+++ Data supplied

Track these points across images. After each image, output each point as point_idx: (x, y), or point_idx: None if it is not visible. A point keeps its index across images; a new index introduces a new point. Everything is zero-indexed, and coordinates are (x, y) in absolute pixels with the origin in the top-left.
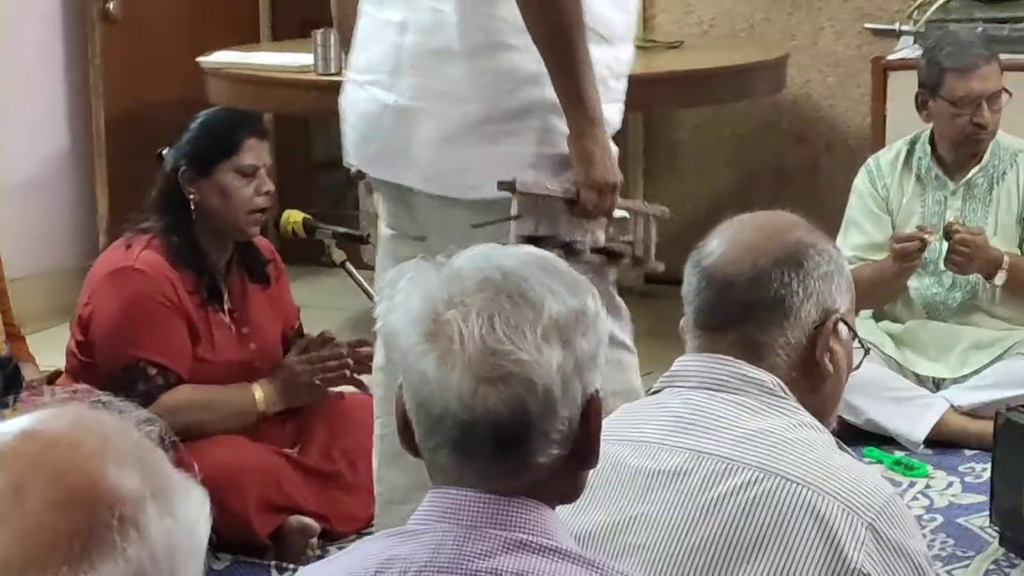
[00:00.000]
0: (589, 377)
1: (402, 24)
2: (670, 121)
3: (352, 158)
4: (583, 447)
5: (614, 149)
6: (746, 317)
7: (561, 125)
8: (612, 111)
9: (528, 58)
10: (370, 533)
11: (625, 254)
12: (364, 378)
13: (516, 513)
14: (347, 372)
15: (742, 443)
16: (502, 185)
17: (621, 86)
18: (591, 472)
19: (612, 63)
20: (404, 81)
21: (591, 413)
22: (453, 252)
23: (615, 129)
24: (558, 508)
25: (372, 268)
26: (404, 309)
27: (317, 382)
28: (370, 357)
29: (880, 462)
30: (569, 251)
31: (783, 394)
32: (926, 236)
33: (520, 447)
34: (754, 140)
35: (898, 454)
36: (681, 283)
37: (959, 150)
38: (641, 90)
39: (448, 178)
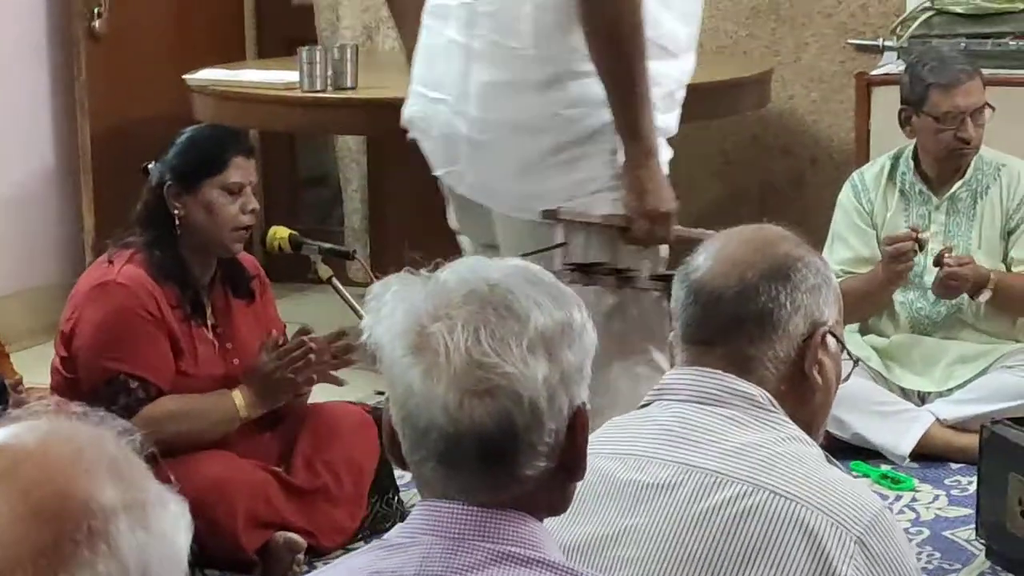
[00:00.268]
0: (575, 390)
1: (466, 49)
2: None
3: (437, 171)
4: (570, 459)
5: (665, 159)
6: (734, 331)
7: None
8: (672, 118)
9: (598, 83)
10: (356, 547)
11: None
12: (341, 373)
13: (503, 525)
14: (312, 360)
15: (731, 456)
16: (546, 214)
17: (682, 93)
18: (580, 484)
19: (678, 75)
20: (472, 112)
21: (577, 425)
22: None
23: (672, 135)
24: (546, 520)
25: (358, 284)
26: (389, 322)
27: (289, 376)
28: (348, 350)
29: (866, 476)
30: (623, 278)
31: (772, 407)
32: (921, 236)
33: (506, 460)
34: (740, 155)
35: (884, 468)
36: None
37: (943, 165)
38: None
39: (524, 203)
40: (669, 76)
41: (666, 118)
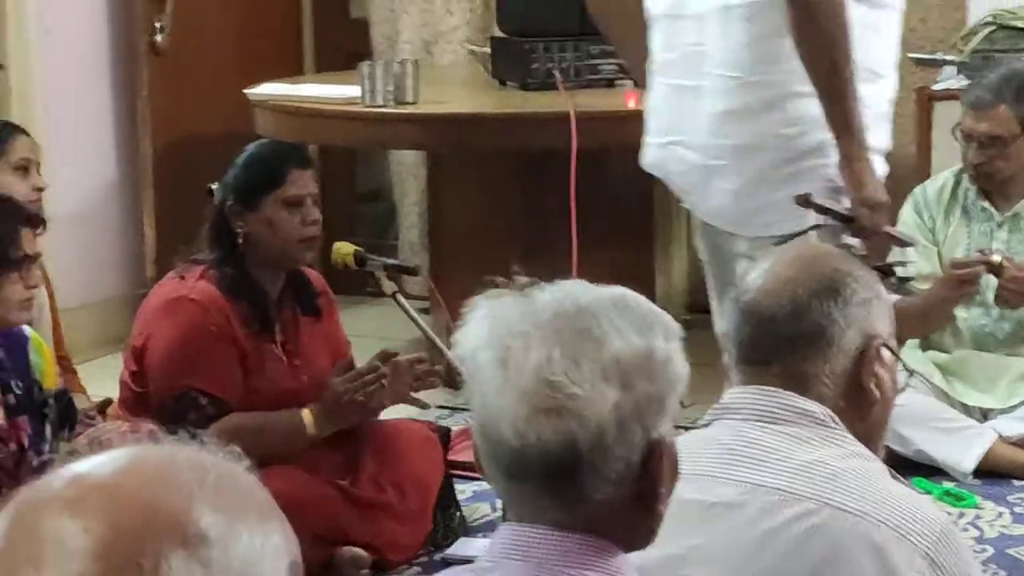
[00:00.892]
0: (652, 421)
1: (696, 89)
2: None
3: (684, 203)
4: (646, 491)
5: (882, 174)
6: (789, 349)
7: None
8: (883, 135)
9: (814, 103)
10: (420, 562)
11: (912, 280)
12: (424, 395)
13: (584, 552)
14: (384, 385)
15: (796, 474)
16: (799, 199)
17: (890, 109)
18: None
19: (887, 94)
20: (702, 140)
21: (653, 458)
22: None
23: (886, 151)
24: None
25: (414, 297)
26: (475, 335)
27: (360, 399)
28: (429, 373)
29: (929, 493)
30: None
31: (833, 424)
32: (992, 258)
33: (569, 481)
34: None
35: (947, 484)
36: None
37: (978, 183)
38: None
39: (745, 219)
40: (880, 96)
41: (878, 136)
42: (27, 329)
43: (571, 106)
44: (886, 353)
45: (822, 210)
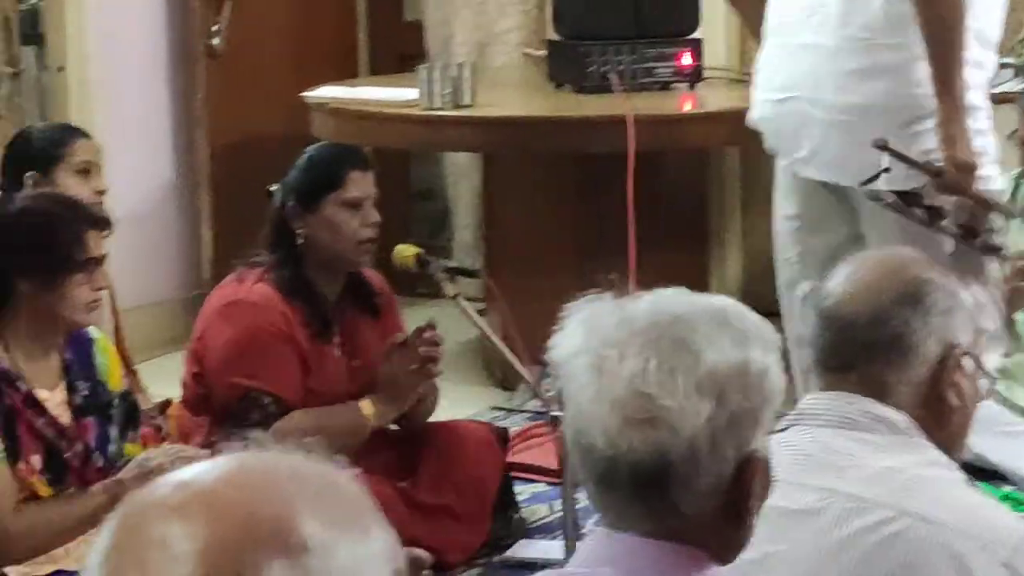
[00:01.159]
0: (746, 435)
1: (822, 48)
2: (766, 155)
3: (781, 160)
4: (737, 505)
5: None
6: (867, 357)
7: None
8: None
9: None
10: (479, 564)
11: (1002, 249)
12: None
13: (676, 561)
14: (436, 350)
15: (874, 482)
16: (876, 143)
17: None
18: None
19: (993, 64)
20: (828, 99)
21: (746, 472)
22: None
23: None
24: None
25: (475, 300)
26: (570, 341)
27: (413, 368)
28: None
29: None
30: (934, 214)
31: (913, 432)
32: None
33: (659, 491)
34: None
35: (1007, 489)
36: (778, 315)
37: None
38: (739, 124)
39: (862, 174)
40: (988, 64)
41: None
42: (93, 330)
43: (628, 109)
44: (967, 362)
45: (898, 156)
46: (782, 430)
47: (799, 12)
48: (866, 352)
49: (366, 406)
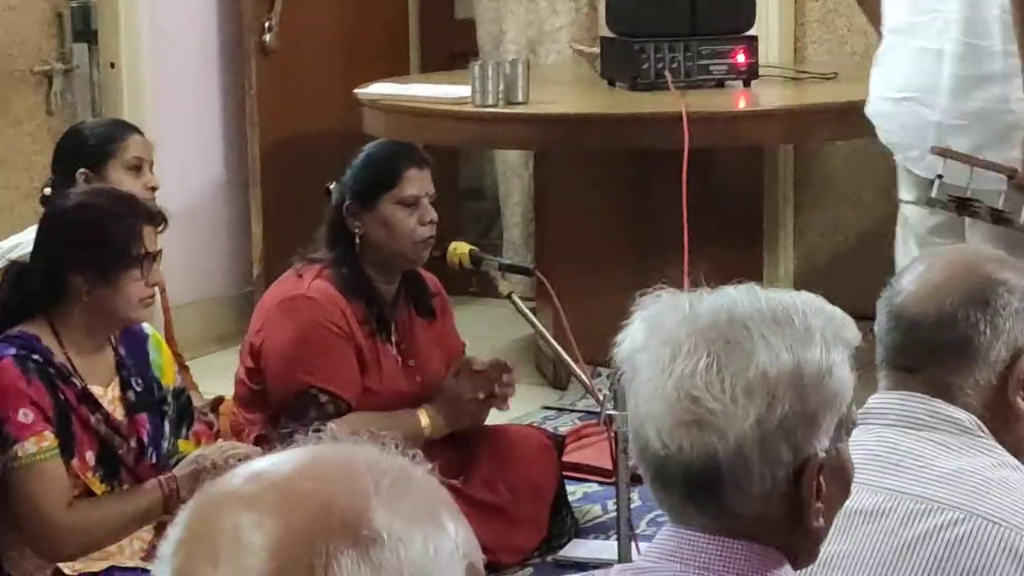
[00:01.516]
0: (802, 438)
1: (938, 52)
2: (821, 153)
3: (896, 153)
4: (797, 508)
5: None
6: (933, 359)
7: None
8: None
9: None
10: (532, 563)
11: None
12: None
13: (748, 557)
14: (507, 383)
15: (942, 483)
16: (934, 149)
17: None
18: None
19: None
20: (943, 102)
21: (805, 475)
22: None
23: None
24: None
25: (526, 298)
26: (632, 338)
27: (480, 397)
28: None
29: None
30: (998, 218)
31: (981, 433)
32: None
33: (711, 492)
34: None
35: None
36: None
37: None
38: (794, 122)
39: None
40: None
41: None
42: (147, 326)
43: (683, 106)
44: None
45: (963, 159)
46: None
47: (920, 16)
48: (932, 354)
49: (423, 416)
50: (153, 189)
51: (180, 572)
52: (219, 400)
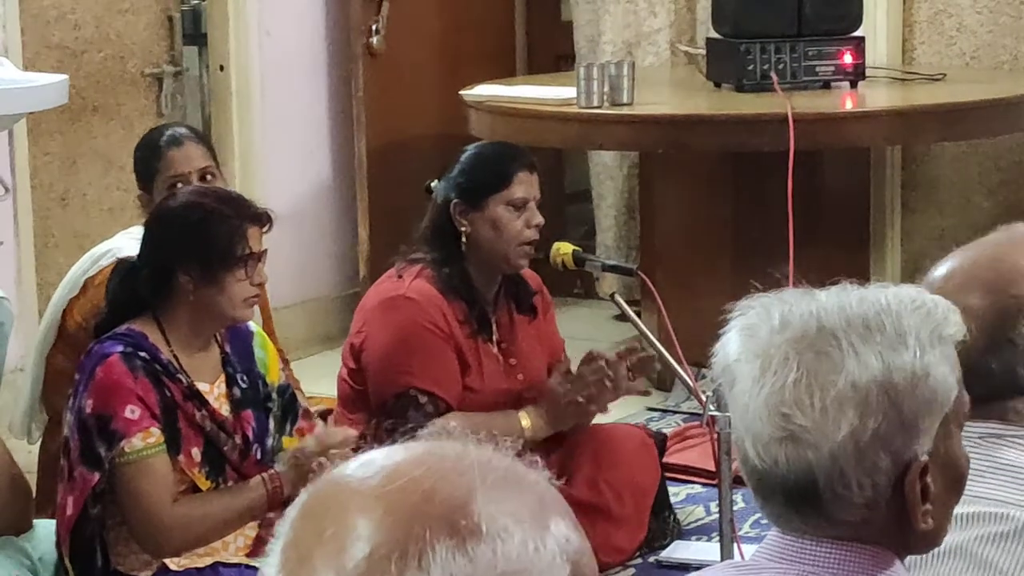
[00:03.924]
0: (900, 444)
1: None
2: (928, 154)
3: None
4: (903, 511)
5: None
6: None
7: None
8: None
9: None
10: (634, 564)
11: None
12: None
13: (854, 560)
14: (609, 384)
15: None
16: None
17: None
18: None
19: None
20: None
21: (908, 479)
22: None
23: None
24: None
25: (633, 302)
26: (726, 349)
27: (580, 400)
28: (644, 361)
29: None
30: None
31: None
32: None
33: (811, 504)
34: (1017, 174)
35: None
36: None
37: None
38: (901, 123)
39: None
40: None
41: None
42: (252, 324)
43: (788, 108)
44: None
45: None
46: None
47: None
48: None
49: (524, 418)
50: None
51: (289, 545)
52: (328, 412)
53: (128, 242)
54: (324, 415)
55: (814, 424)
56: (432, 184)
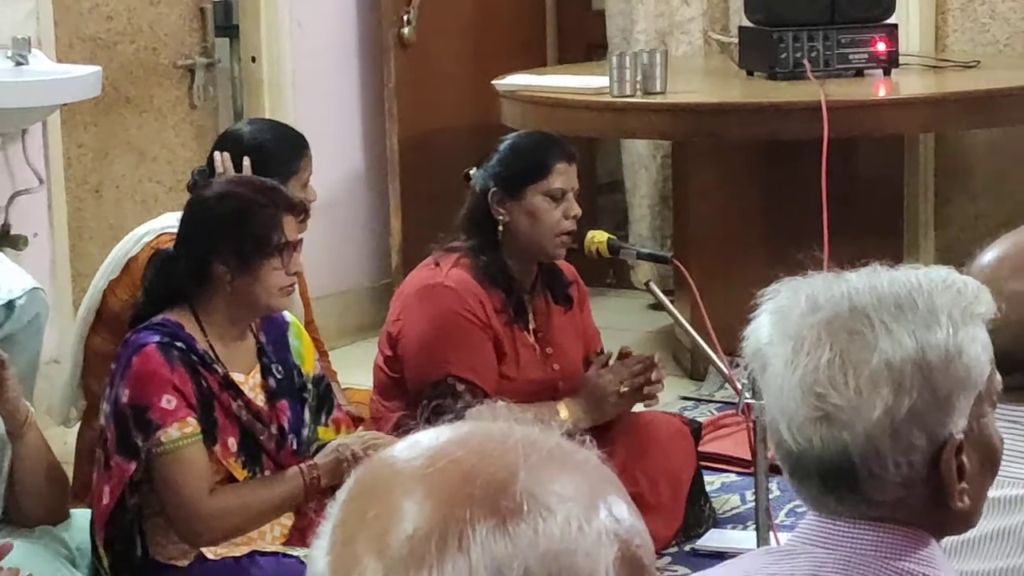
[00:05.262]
0: (935, 421)
1: None
2: (962, 142)
3: None
4: (940, 489)
5: None
6: None
7: None
8: None
9: None
10: (670, 553)
11: None
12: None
13: (889, 542)
14: (652, 378)
15: None
16: None
17: None
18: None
19: None
20: None
21: (944, 458)
22: None
23: None
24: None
25: (667, 291)
26: (758, 332)
27: (623, 390)
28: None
29: None
30: None
31: None
32: None
33: (848, 484)
34: None
35: None
36: None
37: None
38: (934, 110)
39: None
40: None
41: None
42: (287, 314)
43: (822, 95)
44: None
45: None
46: None
47: None
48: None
49: (563, 409)
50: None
51: (336, 527)
52: (359, 420)
53: (173, 221)
54: (357, 422)
55: (849, 403)
56: (470, 172)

++++++

= Problem description =
Wherever the listing shows a picture, omit it and output the rest exactly as given.

= Answer section =
Track these points across images. After each image, output each point as point_idx: (x, y), or point_idx: None if it is not visible. A point keeps its index across images; a new index introduces a new point. Everything is zero-indexed, and coordinates are (x, y) in absolute pixels with the origin in the top-left.
[00:00.000]
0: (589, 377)
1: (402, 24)
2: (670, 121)
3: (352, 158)
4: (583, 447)
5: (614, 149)
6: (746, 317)
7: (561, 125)
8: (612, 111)
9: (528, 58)
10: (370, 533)
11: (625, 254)
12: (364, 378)
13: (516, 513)
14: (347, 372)
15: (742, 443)
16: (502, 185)
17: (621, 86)
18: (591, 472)
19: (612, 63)
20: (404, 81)
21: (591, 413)
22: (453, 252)
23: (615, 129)
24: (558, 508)
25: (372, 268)
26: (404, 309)
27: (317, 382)
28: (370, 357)
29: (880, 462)
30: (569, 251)
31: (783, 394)
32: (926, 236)
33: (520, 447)
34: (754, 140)
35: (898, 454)
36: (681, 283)
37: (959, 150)
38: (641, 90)
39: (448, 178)
[00:00.268]
0: (575, 390)
1: (466, 49)
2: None
3: (437, 171)
4: (570, 459)
5: (665, 159)
6: (734, 331)
7: None
8: (672, 118)
9: (598, 83)
10: (356, 547)
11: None
12: (341, 373)
13: (503, 525)
14: (312, 360)
15: (731, 456)
16: (546, 214)
17: (682, 93)
18: (580, 484)
19: (678, 75)
20: (472, 112)
21: (577, 425)
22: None
23: (672, 135)
24: (546, 520)
25: (358, 284)
26: (389, 322)
27: (289, 376)
28: (348, 350)
29: (866, 476)
30: (623, 278)
31: (772, 407)
32: (921, 236)
33: (506, 460)
34: (740, 155)
35: (884, 468)
36: None
37: (943, 165)
38: None
39: (524, 203)
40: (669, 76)
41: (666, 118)
[00:00.892]
0: (652, 421)
1: (696, 89)
2: None
3: (684, 203)
4: (646, 491)
5: (882, 174)
6: (789, 349)
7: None
8: (883, 135)
9: (814, 103)
10: (420, 562)
11: (912, 280)
12: (424, 395)
13: (584, 552)
14: (384, 385)
15: (796, 474)
16: (799, 199)
17: (890, 109)
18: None
19: (887, 94)
20: (702, 140)
21: (653, 458)
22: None
23: (886, 151)
24: None
25: (414, 297)
26: (475, 335)
27: (360, 399)
28: (429, 373)
29: (929, 493)
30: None
31: (833, 424)
32: (992, 258)
33: (569, 481)
34: None
35: (947, 484)
36: None
37: (978, 183)
38: None
39: (745, 219)
40: (880, 96)
41: (878, 136)
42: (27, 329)
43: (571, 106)
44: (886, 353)
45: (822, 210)
[00:01.159]
0: (746, 435)
1: (822, 48)
2: (766, 155)
3: (781, 160)
4: (737, 505)
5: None
6: (867, 357)
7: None
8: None
9: None
10: (479, 564)
11: (1002, 249)
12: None
13: (676, 561)
14: (436, 350)
15: (874, 482)
16: (876, 143)
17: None
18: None
19: (993, 64)
20: (828, 99)
21: (746, 472)
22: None
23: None
24: None
25: (475, 300)
26: (570, 341)
27: (413, 368)
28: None
29: None
30: (934, 214)
31: (913, 432)
32: None
33: (659, 491)
34: None
35: (1007, 489)
36: (778, 315)
37: None
38: (739, 124)
39: (862, 174)
40: (988, 64)
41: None
42: (93, 330)
43: (628, 109)
44: (967, 362)
45: (898, 156)
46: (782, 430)
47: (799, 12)
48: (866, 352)
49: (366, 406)
[00:01.516]
0: (802, 438)
1: (938, 52)
2: (821, 153)
3: (896, 153)
4: (797, 508)
5: None
6: (933, 359)
7: None
8: None
9: None
10: (532, 563)
11: None
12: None
13: (748, 557)
14: (507, 383)
15: (942, 483)
16: (934, 149)
17: None
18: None
19: None
20: (943, 102)
21: (805, 475)
22: None
23: None
24: None
25: (526, 298)
26: (632, 338)
27: (480, 397)
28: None
29: None
30: (998, 218)
31: (981, 433)
32: None
33: (711, 492)
34: None
35: None
36: None
37: None
38: (794, 122)
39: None
40: None
41: None
42: (147, 326)
43: (683, 106)
44: None
45: (963, 159)
46: None
47: (920, 16)
48: (932, 354)
49: (423, 416)
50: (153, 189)
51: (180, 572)
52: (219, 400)
[00:03.924]
0: (900, 444)
1: None
2: (928, 154)
3: None
4: (903, 511)
5: None
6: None
7: None
8: None
9: None
10: (634, 564)
11: None
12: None
13: (854, 560)
14: (609, 384)
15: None
16: None
17: None
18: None
19: None
20: None
21: (908, 479)
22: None
23: None
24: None
25: (633, 302)
26: (726, 349)
27: (580, 400)
28: (644, 361)
29: None
30: None
31: None
32: None
33: (811, 504)
34: (1017, 174)
35: None
36: None
37: None
38: (901, 123)
39: None
40: None
41: None
42: (252, 324)
43: (788, 108)
44: None
45: None
46: None
47: None
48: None
49: (524, 418)
50: None
51: (289, 545)
52: (328, 412)
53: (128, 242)
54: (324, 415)
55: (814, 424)
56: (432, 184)
[00:05.262]
0: (935, 421)
1: None
2: (962, 142)
3: None
4: (940, 489)
5: None
6: None
7: None
8: None
9: None
10: (670, 553)
11: None
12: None
13: (889, 542)
14: (652, 378)
15: None
16: None
17: None
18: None
19: None
20: None
21: (944, 458)
22: None
23: None
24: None
25: (667, 291)
26: (758, 332)
27: (623, 390)
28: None
29: None
30: None
31: None
32: None
33: (848, 484)
34: None
35: None
36: None
37: None
38: (934, 110)
39: None
40: None
41: None
42: (287, 314)
43: (822, 95)
44: None
45: None
46: None
47: None
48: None
49: (563, 409)
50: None
51: (336, 527)
52: (359, 420)
53: (173, 221)
54: (357, 422)
55: (849, 403)
56: (470, 172)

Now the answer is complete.